→ **DIRECTIVE**
From the records below, extract only the lines running from the line with "Все права защищены" to the line with "Temizlik ve Ev", both lines included, reproducing them exactly.

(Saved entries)
■ ■ ■ ■
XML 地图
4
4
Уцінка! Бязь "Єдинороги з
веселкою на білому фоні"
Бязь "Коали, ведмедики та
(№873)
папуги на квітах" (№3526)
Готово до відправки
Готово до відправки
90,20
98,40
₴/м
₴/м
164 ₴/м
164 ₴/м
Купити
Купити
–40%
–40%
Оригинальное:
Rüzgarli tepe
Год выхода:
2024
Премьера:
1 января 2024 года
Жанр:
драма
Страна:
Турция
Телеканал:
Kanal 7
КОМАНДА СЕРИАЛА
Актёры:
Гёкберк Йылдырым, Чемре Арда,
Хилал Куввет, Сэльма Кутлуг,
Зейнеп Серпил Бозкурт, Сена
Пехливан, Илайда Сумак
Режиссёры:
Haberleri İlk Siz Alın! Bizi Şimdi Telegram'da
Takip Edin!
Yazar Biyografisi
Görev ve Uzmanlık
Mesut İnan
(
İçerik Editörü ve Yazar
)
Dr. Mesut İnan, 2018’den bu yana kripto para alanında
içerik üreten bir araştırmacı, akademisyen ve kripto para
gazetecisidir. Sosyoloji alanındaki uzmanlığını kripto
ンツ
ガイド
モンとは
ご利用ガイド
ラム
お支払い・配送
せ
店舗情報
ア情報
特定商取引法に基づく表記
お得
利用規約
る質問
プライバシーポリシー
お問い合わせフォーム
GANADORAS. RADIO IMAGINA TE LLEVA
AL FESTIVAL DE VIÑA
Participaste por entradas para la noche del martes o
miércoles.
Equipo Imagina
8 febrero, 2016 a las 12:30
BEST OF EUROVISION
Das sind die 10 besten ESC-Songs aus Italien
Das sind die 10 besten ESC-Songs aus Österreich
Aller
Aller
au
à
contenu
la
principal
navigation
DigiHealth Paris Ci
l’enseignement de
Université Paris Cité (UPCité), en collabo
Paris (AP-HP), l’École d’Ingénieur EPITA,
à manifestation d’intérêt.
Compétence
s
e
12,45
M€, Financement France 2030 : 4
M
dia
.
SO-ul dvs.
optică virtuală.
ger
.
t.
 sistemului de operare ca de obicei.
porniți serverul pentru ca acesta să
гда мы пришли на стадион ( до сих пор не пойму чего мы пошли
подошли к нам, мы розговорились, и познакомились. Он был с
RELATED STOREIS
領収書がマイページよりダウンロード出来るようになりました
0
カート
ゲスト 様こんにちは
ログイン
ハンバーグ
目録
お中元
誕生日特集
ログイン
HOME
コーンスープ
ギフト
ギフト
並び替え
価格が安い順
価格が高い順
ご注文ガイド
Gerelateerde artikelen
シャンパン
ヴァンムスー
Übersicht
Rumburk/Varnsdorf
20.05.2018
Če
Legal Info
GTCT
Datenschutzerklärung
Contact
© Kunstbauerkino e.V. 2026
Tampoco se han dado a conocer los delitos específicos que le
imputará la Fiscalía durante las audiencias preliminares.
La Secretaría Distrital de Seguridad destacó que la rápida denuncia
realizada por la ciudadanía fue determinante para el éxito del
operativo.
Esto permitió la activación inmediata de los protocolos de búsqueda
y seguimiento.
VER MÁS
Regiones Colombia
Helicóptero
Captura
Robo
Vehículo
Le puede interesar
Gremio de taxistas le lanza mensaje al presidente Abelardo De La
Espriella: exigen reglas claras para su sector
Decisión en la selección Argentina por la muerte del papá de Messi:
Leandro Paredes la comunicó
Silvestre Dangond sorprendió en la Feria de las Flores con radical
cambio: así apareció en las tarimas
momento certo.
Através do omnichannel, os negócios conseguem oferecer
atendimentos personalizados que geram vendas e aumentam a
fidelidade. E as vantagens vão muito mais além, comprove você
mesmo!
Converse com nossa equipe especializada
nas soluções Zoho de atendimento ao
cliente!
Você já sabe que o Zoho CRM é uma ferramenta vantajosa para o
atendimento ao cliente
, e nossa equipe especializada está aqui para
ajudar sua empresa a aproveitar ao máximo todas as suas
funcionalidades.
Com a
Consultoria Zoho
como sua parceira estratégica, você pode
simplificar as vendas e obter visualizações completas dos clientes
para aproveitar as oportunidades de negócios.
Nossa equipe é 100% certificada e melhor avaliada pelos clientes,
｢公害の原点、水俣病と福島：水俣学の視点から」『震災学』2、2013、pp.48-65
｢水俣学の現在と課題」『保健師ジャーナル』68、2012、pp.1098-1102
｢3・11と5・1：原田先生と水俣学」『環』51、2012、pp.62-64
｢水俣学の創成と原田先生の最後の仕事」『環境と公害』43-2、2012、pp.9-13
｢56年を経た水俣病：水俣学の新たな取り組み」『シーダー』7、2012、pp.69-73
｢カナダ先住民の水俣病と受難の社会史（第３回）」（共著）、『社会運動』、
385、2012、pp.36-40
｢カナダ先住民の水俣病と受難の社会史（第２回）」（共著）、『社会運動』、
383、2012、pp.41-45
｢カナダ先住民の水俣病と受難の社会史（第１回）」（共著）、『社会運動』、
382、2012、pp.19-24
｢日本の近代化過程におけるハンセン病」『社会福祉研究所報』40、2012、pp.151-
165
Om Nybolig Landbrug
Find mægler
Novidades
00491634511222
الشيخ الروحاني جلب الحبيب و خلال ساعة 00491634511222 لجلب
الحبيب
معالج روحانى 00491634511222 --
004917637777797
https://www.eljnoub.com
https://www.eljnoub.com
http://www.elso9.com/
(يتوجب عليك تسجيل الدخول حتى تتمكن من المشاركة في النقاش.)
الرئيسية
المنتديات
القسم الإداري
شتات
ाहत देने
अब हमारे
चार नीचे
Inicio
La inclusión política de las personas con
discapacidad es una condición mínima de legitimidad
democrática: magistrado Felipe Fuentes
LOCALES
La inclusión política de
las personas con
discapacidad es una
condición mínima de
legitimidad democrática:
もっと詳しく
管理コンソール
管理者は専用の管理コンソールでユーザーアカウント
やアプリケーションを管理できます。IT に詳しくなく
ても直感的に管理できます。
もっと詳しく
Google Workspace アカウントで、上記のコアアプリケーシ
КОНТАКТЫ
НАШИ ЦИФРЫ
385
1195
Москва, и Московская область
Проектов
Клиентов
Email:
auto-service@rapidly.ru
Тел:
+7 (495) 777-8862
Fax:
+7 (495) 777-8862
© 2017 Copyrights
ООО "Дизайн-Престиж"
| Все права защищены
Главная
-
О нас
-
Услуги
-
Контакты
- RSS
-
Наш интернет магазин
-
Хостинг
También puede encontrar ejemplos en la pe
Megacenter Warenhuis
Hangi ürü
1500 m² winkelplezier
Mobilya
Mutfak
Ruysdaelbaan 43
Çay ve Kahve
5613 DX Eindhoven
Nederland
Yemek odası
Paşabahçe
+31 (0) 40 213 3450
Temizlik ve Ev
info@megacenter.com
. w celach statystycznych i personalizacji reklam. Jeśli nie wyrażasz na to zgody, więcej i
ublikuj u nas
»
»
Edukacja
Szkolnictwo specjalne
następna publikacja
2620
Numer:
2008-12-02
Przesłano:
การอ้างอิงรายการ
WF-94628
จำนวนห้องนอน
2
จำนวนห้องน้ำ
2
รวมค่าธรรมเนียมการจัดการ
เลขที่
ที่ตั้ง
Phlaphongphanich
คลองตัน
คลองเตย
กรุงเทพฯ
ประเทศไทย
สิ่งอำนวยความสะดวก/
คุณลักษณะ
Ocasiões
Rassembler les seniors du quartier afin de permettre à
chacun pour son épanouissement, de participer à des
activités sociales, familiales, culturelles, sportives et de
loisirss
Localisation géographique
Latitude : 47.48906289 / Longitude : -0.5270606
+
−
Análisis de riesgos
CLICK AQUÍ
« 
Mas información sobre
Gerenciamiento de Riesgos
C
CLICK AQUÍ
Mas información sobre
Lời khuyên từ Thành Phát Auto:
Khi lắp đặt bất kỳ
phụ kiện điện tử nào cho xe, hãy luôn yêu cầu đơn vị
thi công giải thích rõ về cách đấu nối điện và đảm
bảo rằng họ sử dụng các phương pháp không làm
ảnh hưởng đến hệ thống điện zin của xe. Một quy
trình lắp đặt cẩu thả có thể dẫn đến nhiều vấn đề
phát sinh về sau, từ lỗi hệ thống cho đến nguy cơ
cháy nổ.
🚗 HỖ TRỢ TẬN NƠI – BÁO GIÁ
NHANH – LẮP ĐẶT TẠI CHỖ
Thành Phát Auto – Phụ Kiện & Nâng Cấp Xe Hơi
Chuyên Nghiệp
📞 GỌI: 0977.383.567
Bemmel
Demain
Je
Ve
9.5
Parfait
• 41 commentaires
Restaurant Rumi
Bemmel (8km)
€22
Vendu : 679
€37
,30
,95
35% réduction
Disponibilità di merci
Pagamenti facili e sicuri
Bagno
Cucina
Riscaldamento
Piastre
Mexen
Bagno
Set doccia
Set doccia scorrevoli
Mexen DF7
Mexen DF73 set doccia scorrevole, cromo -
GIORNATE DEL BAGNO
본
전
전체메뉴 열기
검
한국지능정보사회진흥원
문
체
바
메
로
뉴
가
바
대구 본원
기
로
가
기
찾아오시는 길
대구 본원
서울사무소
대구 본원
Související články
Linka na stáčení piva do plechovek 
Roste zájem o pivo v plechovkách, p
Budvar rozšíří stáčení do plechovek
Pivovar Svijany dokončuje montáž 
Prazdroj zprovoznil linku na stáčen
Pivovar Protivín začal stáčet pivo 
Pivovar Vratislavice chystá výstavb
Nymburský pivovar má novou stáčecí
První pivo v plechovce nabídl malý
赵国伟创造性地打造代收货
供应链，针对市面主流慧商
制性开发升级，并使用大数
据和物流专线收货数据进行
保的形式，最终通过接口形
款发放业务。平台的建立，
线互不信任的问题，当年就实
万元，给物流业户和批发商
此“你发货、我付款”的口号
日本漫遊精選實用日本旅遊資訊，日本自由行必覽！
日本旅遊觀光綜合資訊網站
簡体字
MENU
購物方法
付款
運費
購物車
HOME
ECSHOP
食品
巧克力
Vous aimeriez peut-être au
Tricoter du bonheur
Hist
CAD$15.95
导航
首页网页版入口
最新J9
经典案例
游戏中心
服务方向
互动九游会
■ ■ ■ ■
→ **RESPONSE TO THIS EXERCISE**
| Все права защищены
Главная
-
О нас
-
Услуги
-
Контакты
- RSS
-
Наш интернет магазин
-
Хостинг
También puede encontrar ejemplos en la pe
Megacenter Warenhuis
Hangi ürü
1500 m² winkelplezier
Mobilya
Mutfak
Ruysdaelbaan 43
Çay ve Kahve
5613 DX Eindhoven
Nederland
Yemek odası
Paşabahçe
+31 (0) 40 213 3450
Temizlik ve Ev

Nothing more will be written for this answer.